Copy every one of the entries below word for word, but leave out the pictures.

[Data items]
-=-=-=-=-
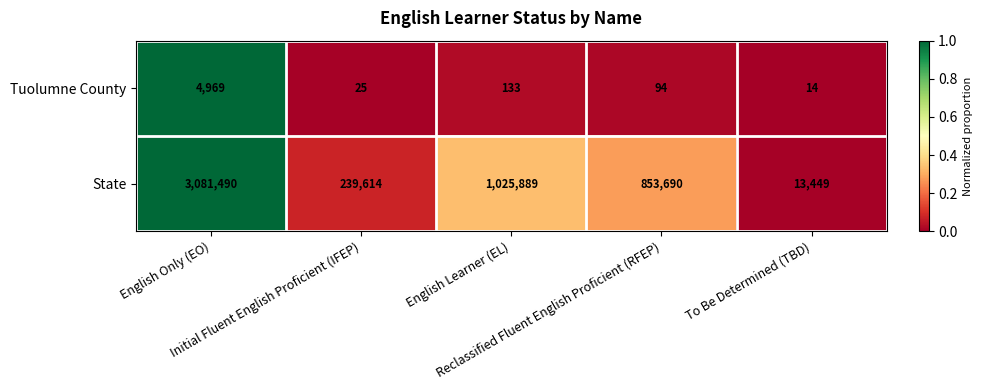

List the series in order of their overall mean, highest first.

State, Tuolumne County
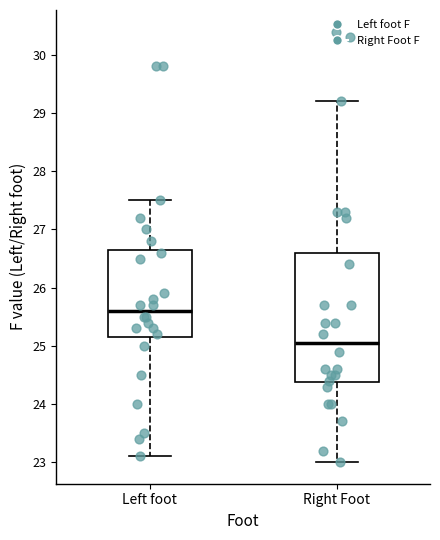

Reading left to right, transcribe this box plot: for each box, give where its median line is, the range the box spans, and where its two whiskers end, as read against the y-axis. The values are not printed on the chart, so give them approximately, as read against the axis.

Left foot: median 25.6, box 25.2 to 26.7, whiskers 23.1 to 27.5
Right Foot: median 25.1, box 24.4 to 26.6, whiskers 23.0 to 29.2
-=-=-=-=-
• _THE COMPLETED TASK_
List the series in order of their overall mean, highest first.

State, Tuolumne County

Reading left to right, transcribe this box plot: for each box, give where its median line is, the range the box spans, and where its two whiskers end, as read against the y-axis. The values are not printed on the chart, so give them approximately, as read against the axis.

Left foot: median 25.6, box 25.2 to 26.7, whiskers 23.1 to 27.5
Right Foot: median 25.1, box 24.4 to 26.6, whiskers 23.0 to 29.2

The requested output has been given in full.